A multivariate linear mixed model assumes a univariate response variable, so we vectorized the shape variables such that each row represented one response variable, but each specimen was represented by multiple rows of data. Thus, the first row represented relative warp 1 for the first specimen, the second row represented relative warp 2 for the first specimen, and so forth until all relative warps were represented in successive rows for the first individual. The same pattern was repeated for all individuals, each with 10 rows. The index variable preserved the order of the relative warps such that comparisons between groups (e.g., S. ciliatus and S. variabilis) were made by matching each relative warp to the same relative warp in each group (e.g., relative warp 1 in one species was compared to relative warp 1 in the other species). Our main goal was to determine how shape differed between species and if shape was different within species in different locations; thus, it is the two-way interaction of species and the index variable and the three-way interaction of species and location and index variable that tested our hypothesis of interest. Main effects by themselves (without the interaction with the index variable) test only for an average effect across all relative warps. Because relative warps are principal components, they have a mean of 0; and more importantly, they have an arbitrary ordination. Thus, a single individual may have a positive score on some relative warps and a negative score on other relative warps so that their mean score across all relative warps may be near 0. It was only by matching relative warps in the same order (by using the index variable as a predictor) that we could accurately test the hypothesis of interest. Specifically, the hypothesis of interest is: does shape differ between species or locations on at least some relative warps (i.e., shape variables)? This vectorization of the multivariate response variables allows parametric testing of multiple and complex interaction effects and has been used successfully to test for shape variation in a variety of systems, among populations, and species. We estimated degrees of freedom using the Kenward and Roger method. We used Proc MIXED in SAS to run this analysis (SAS version 9.4; SAS Institute Inc., Cary, NC, USA).

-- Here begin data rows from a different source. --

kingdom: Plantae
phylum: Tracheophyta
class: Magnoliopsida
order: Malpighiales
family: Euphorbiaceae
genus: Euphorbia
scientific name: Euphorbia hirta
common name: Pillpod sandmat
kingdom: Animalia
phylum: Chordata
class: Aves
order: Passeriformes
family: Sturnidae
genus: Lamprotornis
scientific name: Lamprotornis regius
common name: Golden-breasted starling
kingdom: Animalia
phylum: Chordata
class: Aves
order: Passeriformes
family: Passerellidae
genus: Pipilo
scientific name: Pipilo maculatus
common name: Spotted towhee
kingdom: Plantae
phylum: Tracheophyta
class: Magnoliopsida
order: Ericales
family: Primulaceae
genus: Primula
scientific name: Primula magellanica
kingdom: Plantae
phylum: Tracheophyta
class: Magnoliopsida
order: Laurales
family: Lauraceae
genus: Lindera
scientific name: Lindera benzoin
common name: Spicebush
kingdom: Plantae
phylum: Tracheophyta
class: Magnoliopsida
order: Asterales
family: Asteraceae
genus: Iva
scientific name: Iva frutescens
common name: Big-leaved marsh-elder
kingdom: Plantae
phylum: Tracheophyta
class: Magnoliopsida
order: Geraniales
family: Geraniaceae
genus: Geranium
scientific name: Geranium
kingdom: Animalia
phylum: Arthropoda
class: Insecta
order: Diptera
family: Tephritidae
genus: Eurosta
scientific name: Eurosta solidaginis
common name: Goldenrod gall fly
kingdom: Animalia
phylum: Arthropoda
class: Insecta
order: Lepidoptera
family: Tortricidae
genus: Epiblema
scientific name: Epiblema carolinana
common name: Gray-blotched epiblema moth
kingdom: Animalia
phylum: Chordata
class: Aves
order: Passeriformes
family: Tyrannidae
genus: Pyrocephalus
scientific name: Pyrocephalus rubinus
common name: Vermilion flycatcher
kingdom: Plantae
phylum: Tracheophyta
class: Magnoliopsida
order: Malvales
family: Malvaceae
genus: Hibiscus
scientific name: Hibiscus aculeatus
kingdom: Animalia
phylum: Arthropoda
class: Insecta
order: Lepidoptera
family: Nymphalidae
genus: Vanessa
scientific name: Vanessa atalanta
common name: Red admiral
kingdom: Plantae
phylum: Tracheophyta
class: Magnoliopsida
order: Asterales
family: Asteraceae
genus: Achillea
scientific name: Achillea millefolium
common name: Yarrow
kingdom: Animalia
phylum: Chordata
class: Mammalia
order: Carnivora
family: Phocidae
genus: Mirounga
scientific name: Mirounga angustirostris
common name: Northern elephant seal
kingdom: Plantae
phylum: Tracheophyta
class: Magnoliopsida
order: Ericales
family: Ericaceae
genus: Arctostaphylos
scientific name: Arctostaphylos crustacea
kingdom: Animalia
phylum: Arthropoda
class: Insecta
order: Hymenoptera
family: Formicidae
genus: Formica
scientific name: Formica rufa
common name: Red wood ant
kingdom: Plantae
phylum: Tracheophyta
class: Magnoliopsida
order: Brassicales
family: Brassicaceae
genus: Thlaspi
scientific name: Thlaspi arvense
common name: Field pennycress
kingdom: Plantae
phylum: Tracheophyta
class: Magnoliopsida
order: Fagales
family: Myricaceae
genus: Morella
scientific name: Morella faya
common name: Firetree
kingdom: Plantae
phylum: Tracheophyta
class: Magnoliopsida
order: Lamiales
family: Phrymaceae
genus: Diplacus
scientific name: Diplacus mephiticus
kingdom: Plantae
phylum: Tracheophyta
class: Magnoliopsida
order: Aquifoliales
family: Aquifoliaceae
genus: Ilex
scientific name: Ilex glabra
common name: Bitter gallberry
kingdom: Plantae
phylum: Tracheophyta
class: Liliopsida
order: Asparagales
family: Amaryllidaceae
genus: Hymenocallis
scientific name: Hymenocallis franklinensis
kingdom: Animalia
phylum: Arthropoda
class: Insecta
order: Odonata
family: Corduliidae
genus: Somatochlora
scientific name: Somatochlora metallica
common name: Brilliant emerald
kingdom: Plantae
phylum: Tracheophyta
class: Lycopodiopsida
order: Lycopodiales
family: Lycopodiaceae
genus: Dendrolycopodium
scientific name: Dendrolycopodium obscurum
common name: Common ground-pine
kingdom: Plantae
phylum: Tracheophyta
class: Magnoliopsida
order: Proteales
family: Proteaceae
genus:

To visualize the differences between species we plotted mean scores by species for each of the 10 relative warps (i.e., shape variables). In addition, we calculated a divergence vector between S. ciliatus and S. variabilis across all 10 relative warps using methods from Langerhans and Langerhans and Makowicz. To create the divergence vector, we performed a principal components analysis (PCA) of the least squares means for each species derived from the multivariate linear mixed model output. We multiplied values of the first eigenvector (from the PCA) by each of the corresponding relative warp values for each individual and then summed these to create the individual divergence score. We then used the vector of divergence scores as the regressor variable in tpsRegr and the original tps landmark file as the response variable to generate thin-plate spline visualizations of species’ shapes. These visualizations represent overall shape divergence between species across all 10 relative warps simultaneously.